When it comes to pensions, Australia remains a generation ahead of the UK, having introduced compulsory DC superannuation schemes in 1992. The recent Pension Schemes Bill referenced ‘Australia’ 75 times, with many of the government’s propsed reforms already realities there: from regulatory benchmarks to an increased focus on decumulation.
L&G’s DC & Workplace Savings team recently visited Australia, meeting super funds, regulators and government officials. We saw how DC can deliver better outcomes, but it is clear the adequacy challenge requires vision, commitment and a roadmap, particularly regarding decumulation.
Since the 2015 Pension Freedoms, UK retirees have enjoyed unprecedented flexibility in how they access their pension pots. But this has created two opposing challenges: many hoard savings, worried about them running out too soon, while others overspend.
L&G research found a majority (58 per cent) of people access their pension without seeking advice or guidance. Guidance can help, but it often lacks actionable nudges. This, not just policy design, can be the real decumulation barrier.
Pension dashboards will be a big step forward, helping to reframe pensions by highlighting projected retirement income. But, as we heard repeatedly in Australia, what we measure matters. Dashboards, guidance tools and regulation must encourage income-focused decision-making, not just pot growth.

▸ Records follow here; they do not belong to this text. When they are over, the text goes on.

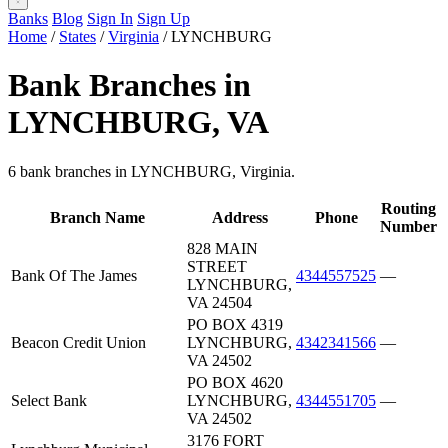
Banks
Blog
Sign In
Sign Up
Home
/
States
/
Virginia
/
LYNCHBURG
Bank Branches in
LYNCHBURG, VA
6 bank branches in LYNCHBURG, Virginia.
Routing
Branch Name
Address
Phone
Number
828 MAIN
STREET
Bank Of The James
4344557525
—
LYNCHBURG,
VA 24504
PO BOX 4319
Beacon Credit Union
LYNCHBURG,
4342341566
—
VA 24502
PO BOX 4620
Select Bank
LYNCHBURG,
4344551705
—
VA 24502
3176 FORT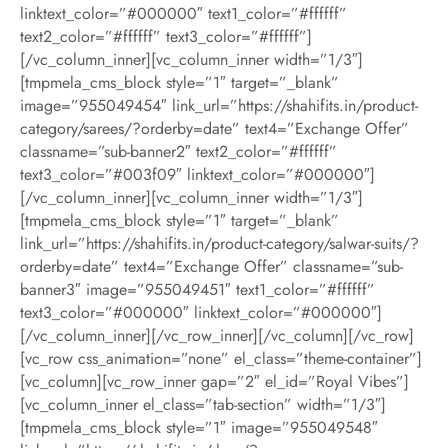
linktext_color=”#000000″ text1_color=”#ffffff”
text2_color=”#ffffff” text3_color=”#ffffff”]
[/vc_column_inner][vc_column_inner width=”1/3″]
[tmpmela_cms_block style=”1″ target=”_blank”
image=”955049454″ link_url=”https://shahifits.in/product-
category/sarees/?orderby=date” text4=”Exchange Offer”
classname=”sub-banner2″ text2_color=”#ffffff”
text3_color=”#003f09″ linktext_color=”#000000″]
[/vc_column_inner][vc_column_inner width=”1/3″]
[tmpmela_cms_block style=”1″ target=”_blank”
link_url=”https://shahifits.in/product-category/salwar-suits/?
orderby=date” text4=”Exchange Offer” classname=”sub-
banner3″ image=”955049451″ text1_color=”#ffffff”
text3_color=”#000000″ linktext_color=”#000000″]
[/vc_column_inner][/vc_row_inner][/vc_column][/vc_row]
[vc_row css_animation=”none” el_class=”theme-container”]
[vc_column][vc_row_inner gap=”2″ el_id=”Royal Vibes”]
[vc_column_inner el_class=”tab-section” width=”1/3″]
[tmpmela_cms_block style=”1″ image=”955049548″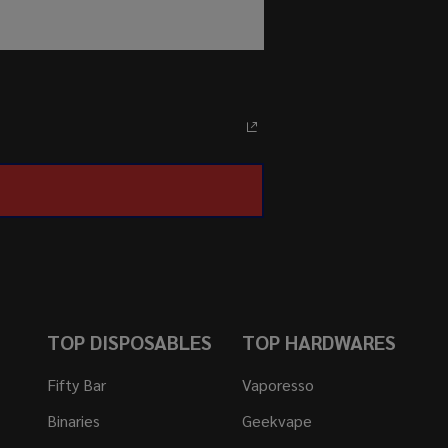
TOP DISPOSABLES
TOP HARDWARES
Fifty Bar
Vaporesso
Binaries
Geekvape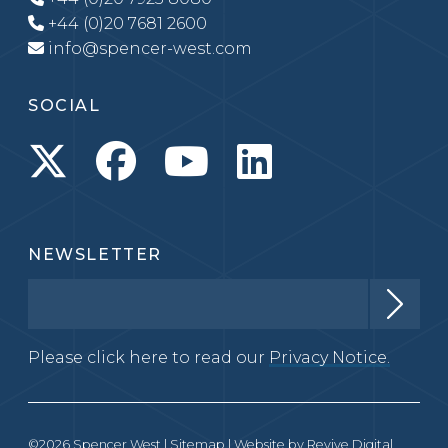
+44 (0)20 7681 2600
info@spencer-west.com
SOCIAL
NEWSLETTER
Please click here to read our
Privacy Notice.
©2026 Spencer West |
Sitemap
| Website by
Revive Digital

Australia’s Retirement Income Covenant, introduced in 2022, requires ‘super’ funds to develop retirement income strategies that balance longevity, inflation and investment risk. Interestingly, many Australians still underspend, with most drawing only the minimum required to avoid tax consequences, which starts at 4 per cent at age 65 and increases with age. However, the principle is important: reframing retirement as planned income, not deferred spending. This was one of the strongest behavioural lessons from our visit.

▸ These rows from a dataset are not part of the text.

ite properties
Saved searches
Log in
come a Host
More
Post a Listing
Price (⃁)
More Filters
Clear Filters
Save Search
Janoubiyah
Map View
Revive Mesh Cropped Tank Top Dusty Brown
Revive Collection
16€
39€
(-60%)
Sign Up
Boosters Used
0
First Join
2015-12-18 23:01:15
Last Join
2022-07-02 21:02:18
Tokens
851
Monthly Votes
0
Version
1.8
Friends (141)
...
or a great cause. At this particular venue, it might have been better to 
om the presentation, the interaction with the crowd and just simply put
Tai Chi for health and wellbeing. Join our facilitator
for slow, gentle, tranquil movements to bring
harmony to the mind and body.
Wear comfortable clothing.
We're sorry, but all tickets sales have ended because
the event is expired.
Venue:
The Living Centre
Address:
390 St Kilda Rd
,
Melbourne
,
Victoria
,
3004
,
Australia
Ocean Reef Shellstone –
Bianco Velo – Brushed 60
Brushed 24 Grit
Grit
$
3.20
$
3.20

A UK version wouldn’t need to be mandatory. Soft defaults, guidance-based benchmarks, or illustrative income frameworks, integrated into dashboards or decumulation products, could help retirees understand what a ‘sustainable’ income looks like. Done well, it could also mitigate overspending by introducing maximum as well as minimum drawdown guidance.
This fits neatly into a growing policy agenda. The DWP’s work on guided retirement income choices has opened the door to structured support in decumulation. The Pensions Review is reigniting conversations around adequacy, and the Value for Money (VfM) framework is moving towards outcome-based metrics. With a new Pensions Commission and targeted support framework, there is clear momentum behind a more joined-up approach.

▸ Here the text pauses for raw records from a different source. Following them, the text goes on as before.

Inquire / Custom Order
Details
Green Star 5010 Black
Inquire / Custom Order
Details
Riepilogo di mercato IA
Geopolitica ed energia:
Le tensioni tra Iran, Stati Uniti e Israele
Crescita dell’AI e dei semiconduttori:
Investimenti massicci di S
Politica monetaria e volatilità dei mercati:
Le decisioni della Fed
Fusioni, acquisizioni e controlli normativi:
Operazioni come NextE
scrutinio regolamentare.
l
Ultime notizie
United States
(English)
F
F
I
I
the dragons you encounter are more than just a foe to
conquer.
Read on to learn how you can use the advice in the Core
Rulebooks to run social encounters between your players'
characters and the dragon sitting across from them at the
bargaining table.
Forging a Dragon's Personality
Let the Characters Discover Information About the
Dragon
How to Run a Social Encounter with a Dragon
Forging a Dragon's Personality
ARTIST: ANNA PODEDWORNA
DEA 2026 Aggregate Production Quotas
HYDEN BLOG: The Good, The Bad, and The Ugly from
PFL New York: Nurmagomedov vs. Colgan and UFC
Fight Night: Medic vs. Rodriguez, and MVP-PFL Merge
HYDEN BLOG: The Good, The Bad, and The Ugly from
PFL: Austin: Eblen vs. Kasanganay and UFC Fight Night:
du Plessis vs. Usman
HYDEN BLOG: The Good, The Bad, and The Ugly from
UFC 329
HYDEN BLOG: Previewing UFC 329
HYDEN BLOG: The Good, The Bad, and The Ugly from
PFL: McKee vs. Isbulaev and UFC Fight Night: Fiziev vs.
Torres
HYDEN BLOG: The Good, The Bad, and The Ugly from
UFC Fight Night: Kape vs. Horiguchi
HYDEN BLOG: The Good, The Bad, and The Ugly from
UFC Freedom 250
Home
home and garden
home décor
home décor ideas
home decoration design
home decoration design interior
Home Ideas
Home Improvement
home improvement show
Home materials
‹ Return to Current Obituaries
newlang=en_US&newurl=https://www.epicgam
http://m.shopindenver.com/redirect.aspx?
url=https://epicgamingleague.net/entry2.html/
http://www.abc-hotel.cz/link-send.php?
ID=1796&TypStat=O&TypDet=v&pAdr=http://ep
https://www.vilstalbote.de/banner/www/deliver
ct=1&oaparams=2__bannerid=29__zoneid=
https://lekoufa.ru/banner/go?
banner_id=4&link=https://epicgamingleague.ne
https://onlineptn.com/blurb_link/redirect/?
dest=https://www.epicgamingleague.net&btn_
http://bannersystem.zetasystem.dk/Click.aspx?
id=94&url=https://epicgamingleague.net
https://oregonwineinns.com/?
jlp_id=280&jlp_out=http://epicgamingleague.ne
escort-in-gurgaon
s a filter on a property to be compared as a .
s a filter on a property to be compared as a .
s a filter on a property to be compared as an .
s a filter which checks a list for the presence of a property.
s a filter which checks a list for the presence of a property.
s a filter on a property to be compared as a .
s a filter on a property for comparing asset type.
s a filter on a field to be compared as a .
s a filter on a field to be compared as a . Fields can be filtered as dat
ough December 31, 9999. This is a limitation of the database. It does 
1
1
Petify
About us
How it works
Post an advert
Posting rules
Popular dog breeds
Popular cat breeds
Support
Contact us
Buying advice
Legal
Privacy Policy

The focus must remain on outcomes. Australia’s ‘Your Future, Your Super’ reforms improved investment performance but also caused herding and deprioritised ESG. The UK should learn from this by ensuring VfM doesn’t focus solely on charges and returns, but on whether products help members turn savings into meaningful, sustainable retirement income.
A mind shift worth making
Too often, members reach retirement thinking they’re financially prepared, because they see a large pot. However, £100,000 translates into approximately £5,404 a year. This disconnect highlights a fundamental challenge: we’ve built a system where people think in terms of pots, not income. It’s a challenge Australia is also grappling with, despite having higher average savings.
Thanks to AE, most UK savers haven’t had to think about much more than how much they save – but entering retirement is different. Savers must make complex decisions about how to turn their pot into an income that lasts, and while not all choices are irreversible, many carry long-term consequences. Guidance, targeted support and upcoming reforms will be key to building a more supportive system.
If the UK is serious about delivering better outcomes, we must facilitate this mindset shift, from pot to income, so savers understand not just what they’ve saved but what it means in practice.
Equally important is public trust. In Australia, trust is embedded. As the UK looks to shape a more supportive and transparent pension landscape, one crucial question stands: how can we ensure that trust in our pension system is not only restored, but earned for generations to come?